The word phosphene comes from the Greek words phōs (light) and phainein (to show). From a contemporary western cartesian perspective, Phospenes are best describes as a:
“subjective images experienced in the absence of external visual stimuli and having their origin within the eye and brain; their patterns seem to be "intimately related to the geometry of the eye, the visual pathway and the visual cortex"
Beyond this biological Eurocentric definition, in many indigenous wisdom traditions it is believed that phosphenes have a much greater biopsychosocial-spiritual significance.
From the position of art history, it has been suggested that many non-figurative art forms, starting with the pictographs and petroglyphs of the first people, feature depictions of the neurological form constants consistent with the shapes and forms of phosphenes. Whether experienced through altered states of consciousness induced by entheogens, meditation, dance, trance, hyperventilation, sensory deprivation, hypnagogia or other means, it seems likely that our oldest recorded evidence of this universal visual phenomena was first produced for magico-religious purposes and recorded as an expression of these internal states and shamanistic experiences.
Psychic Cartography
I AM LARGE, I CONTAIN MULTITUDES. 1.
I AM LARGE, I CONTAIN MULTITUDES. 2.
I AM LARGE, I CONTAIN MULTITUDES. 3.
I AM LARGE, I CONTAIN MULTITUDES. 4.
I AM LARGE, I CONTAIN MULTITUDES - Detail. 1.
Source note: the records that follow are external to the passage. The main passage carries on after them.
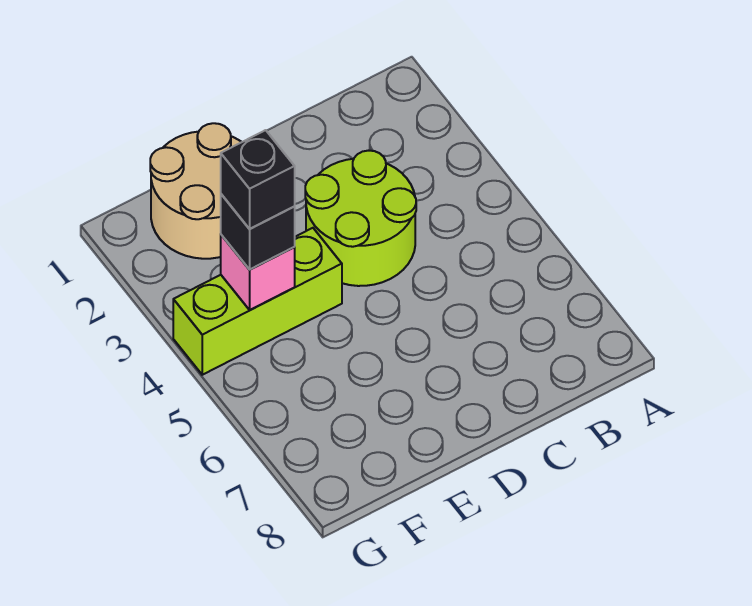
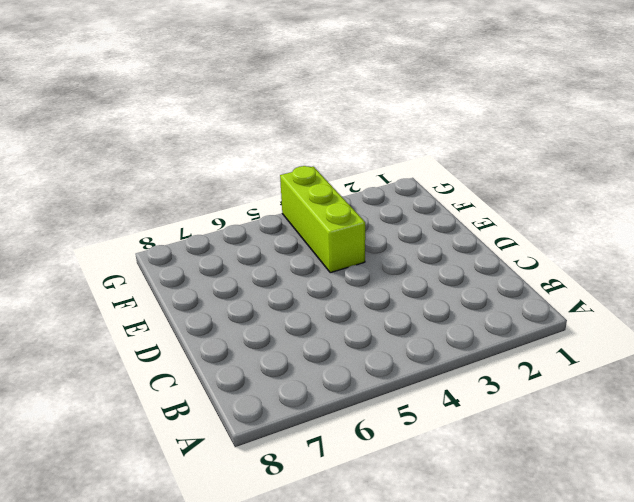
none -> lime 2x2 round brick [305,151,416,286]
none -> tan 2x2 round brick [150,123,241,259]

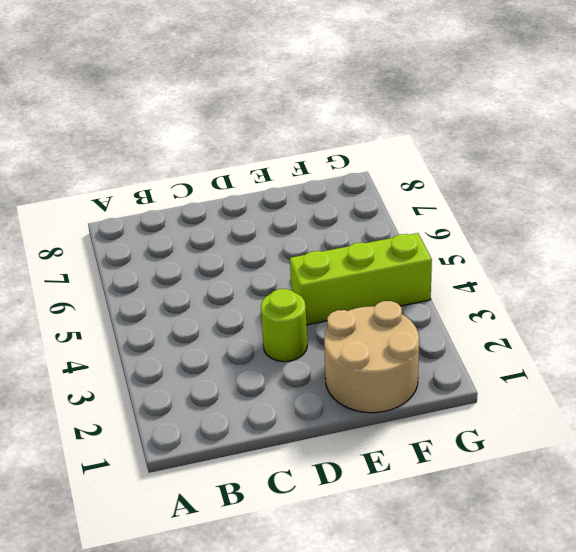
lime 1x1 round brick [261,289,307,362] -> lime 2x2 round brick [305,151,416,286]
none -> pink 1x1 brick [221,235,295,310]
none -> black 1x1 brick [221,194,295,270]

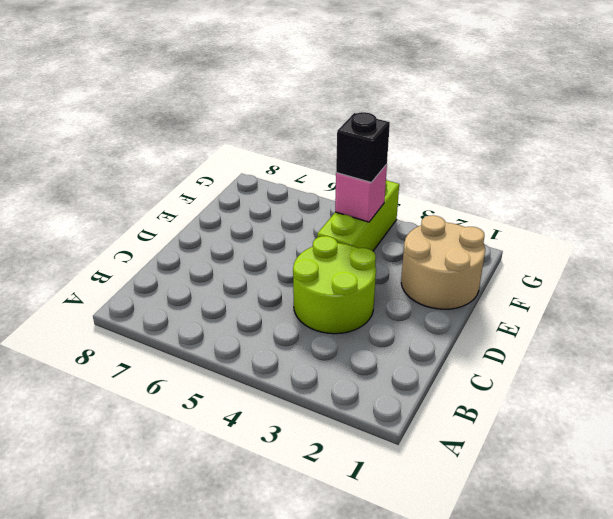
none -> black 1x1 brick [221,130,295,229]

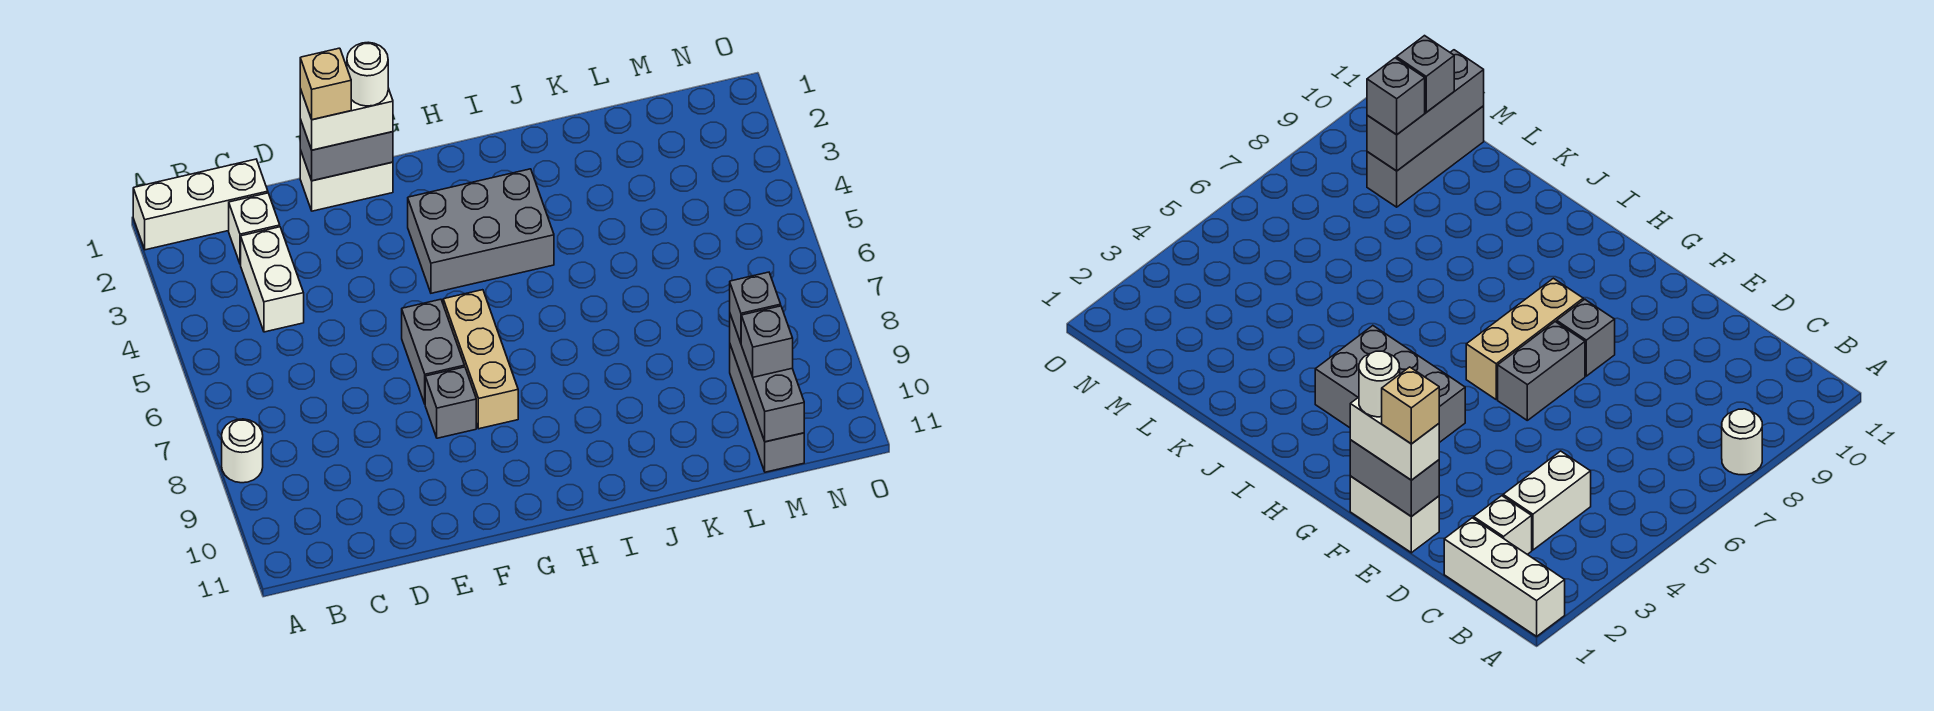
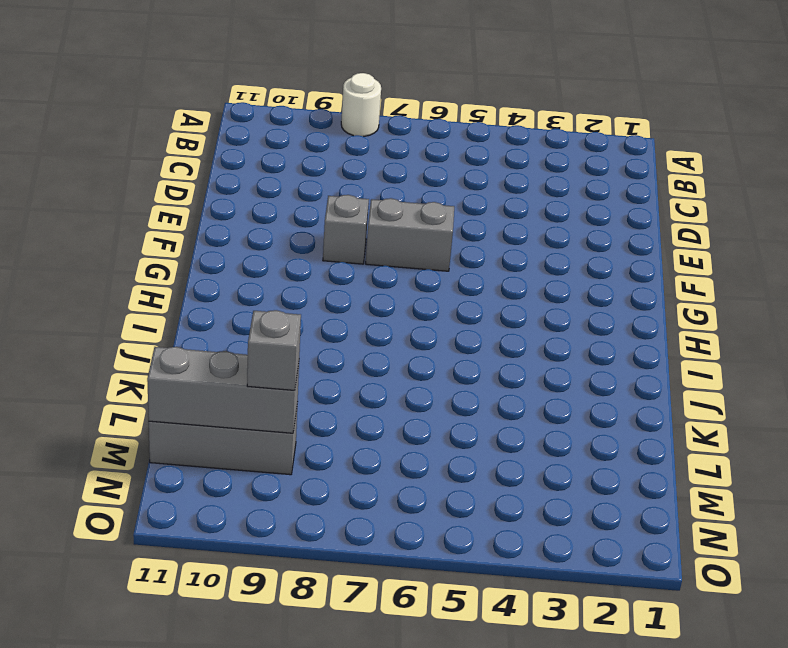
none -> white 1x3 brick [133,159,268,250]
none -> white 1x1 brick [229,193,280,264]
none -> white 1x2 brick [241,227,304,332]

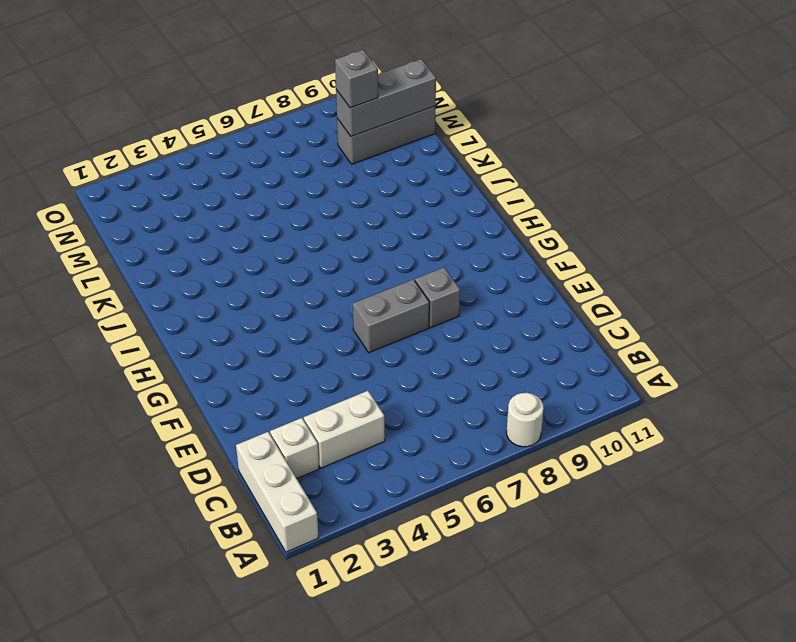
none -> white 1x2 brick [300,150,393,211]
none -> grey 2x3 brick [408,169,554,293]
none -> tan 1x3 brick [443,290,518,429]

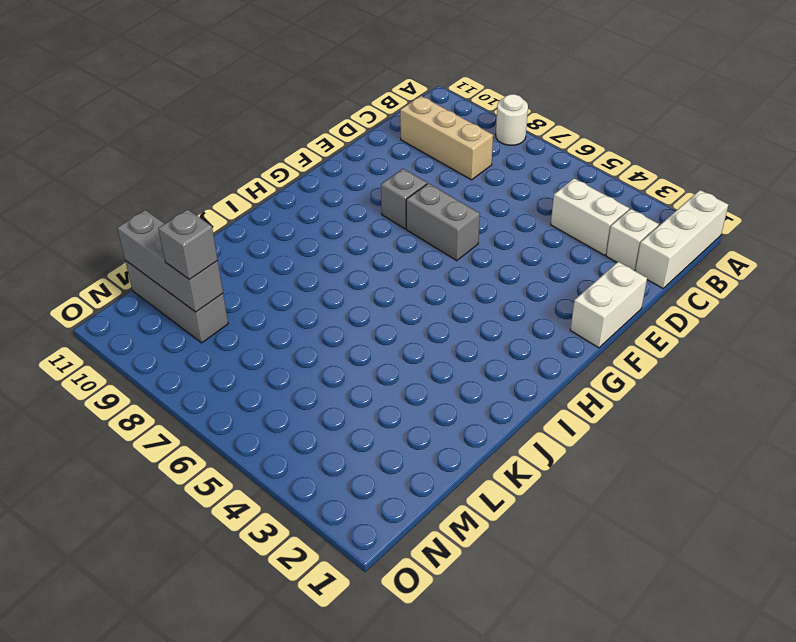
tan 1x3 brick [400,96,493,180] -> tan 1x3 brick moved to [443,290,518,429]
none -> grey 2x3 brick [408,169,554,293]
none -> grey 1x2 brick [300,119,393,181]
none -> white 1x2 brick [300,88,393,150]

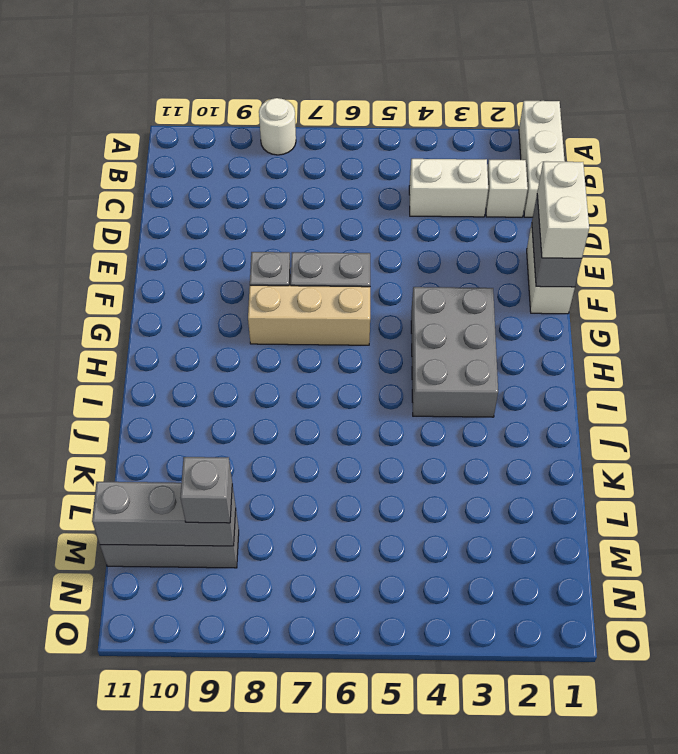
none -> grey 1x1 brick [741,306,793,377]
none -> tan 1x1 brick [300,48,351,120]
none -> white 1x1 round brick [347,42,388,106]

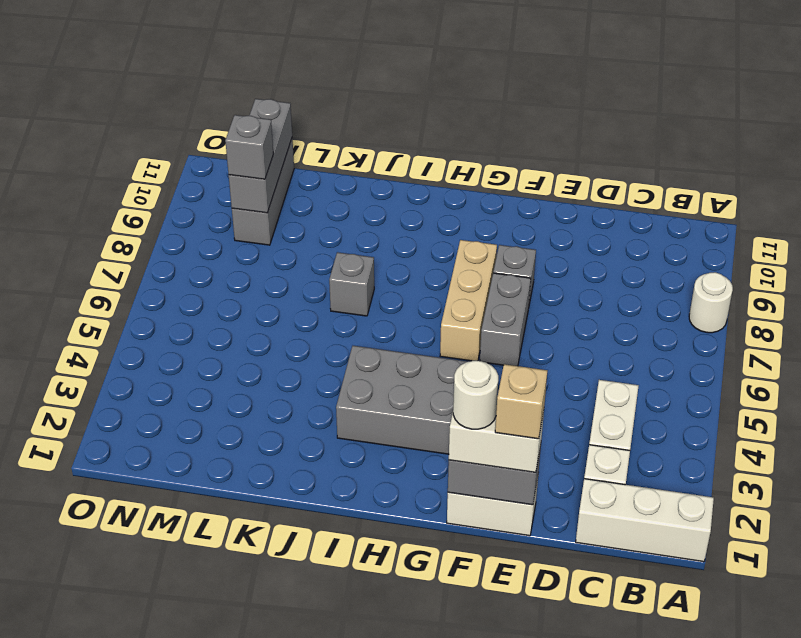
grey 1x1 brick [329,252,374,316] -> grey 1x1 brick moved to [741,306,793,377]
I AM LARGE, I CONTAIN MULTITUDES - Detail. 2.
Through a process of automatic mark making, I repeatedly draw simple organic forms, variants on each other, their individual characteristics unique whilst familiar and self-referential. I use these forms as my material, composites knitted together to describe form and movement. Over time a meandering sprawl emerges, informed by a set of re-generative principles, its condition is one that speaks to the notion of multiplicity and unity held intimately in a state of interdependence.
There is a dichotomy of freewill and determinism that I engage with in the making of these works. Through observation of my process new variables are suggested, some explored, others dismissed until a firm set of physical laws becomes established. These laws are unique to each composition, defining the process of organisation and determining the final structure of each composition.
I view the resulting compositions as destinations, entities that embody a line of enquiry. These entities reveal themselves somewhere in a space between the conscious and unconscious, the intuitive and the prescribed, the natural world and the otherworldly, in the push and pull present within the dichotomies of my process.